We review sulfur chemistry of the gas giant planets and their moons where sulfur compounds are observed. The major S-bearing gas in the upper atmospheres of the giant planets is H2S and is removed from their observable atmospheres by condensation into cloud layers (NH4SH on all four planets and additionally H2S ice on Uranus and Neptune). Any remaining H2S at higher altitudes is destroyed photochemically. Among the moons Io is the world dominated by sulfur.

We summarize the sulfur cycle on Io and how pyrovolcanism is spreading sulfur across the Jovian system. Implantation of sulfur into icy surfaces of the other Galilean moons via magnetospheric transfer and radiolysis are major processes affecting the sulfur chemistry on their icy surfaces.

On the icy worlds, we are literally looking at the top of the icebergs. Subsurface liquid salty bodies reveal themselves through cryovolcanism on Europa, Ganymede, and Enceladus, where salt deposits are indicated. Subsurface oceans are suspected on several other moons. We summarize the sulfur cycle for the icy Galilean moons.

The occurrence of sulfates can be explained by salt exchange reactions of radiolytically produced H2SO4 with brine salts (carbonates and halides), or from a subsurface ocean that has become acidified by uptake of H2SO4 leaked from ice.

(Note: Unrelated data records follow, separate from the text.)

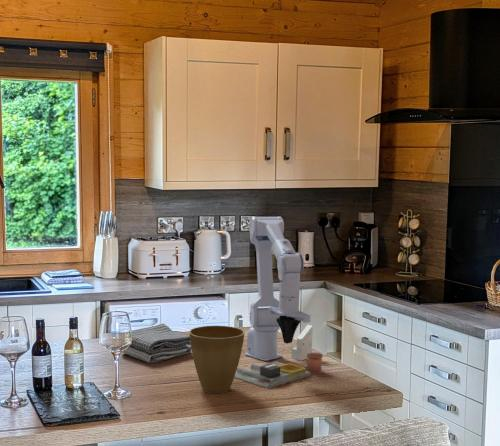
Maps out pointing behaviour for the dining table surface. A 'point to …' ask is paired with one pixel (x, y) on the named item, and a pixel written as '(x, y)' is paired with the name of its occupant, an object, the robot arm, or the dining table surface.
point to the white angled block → (303, 344)
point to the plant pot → (216, 355)
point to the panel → (286, 375)
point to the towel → (158, 344)
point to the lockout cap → (314, 362)
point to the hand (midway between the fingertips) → (287, 342)
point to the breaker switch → (270, 370)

In the primordial oceans of the moons that accreted with high ice rock ratios, sulfur is expected as sulfide and bisulfide anions and H2S in aqueous solution. Cosmochemical constraints suggest that pyrrhotite, tochilinite and green rusts could be important sulfide bearing compounds found with hydrous silicates such as serpentine, and magnetite on the sea floors.

In N-C-rich worlds such as Titan, sulfides such as NH4SH and possibly thiazyl compounds could be important, and sulfates are unstable. Nothing is known about the sulfur chemistry on the Uranian and Neptunian moons.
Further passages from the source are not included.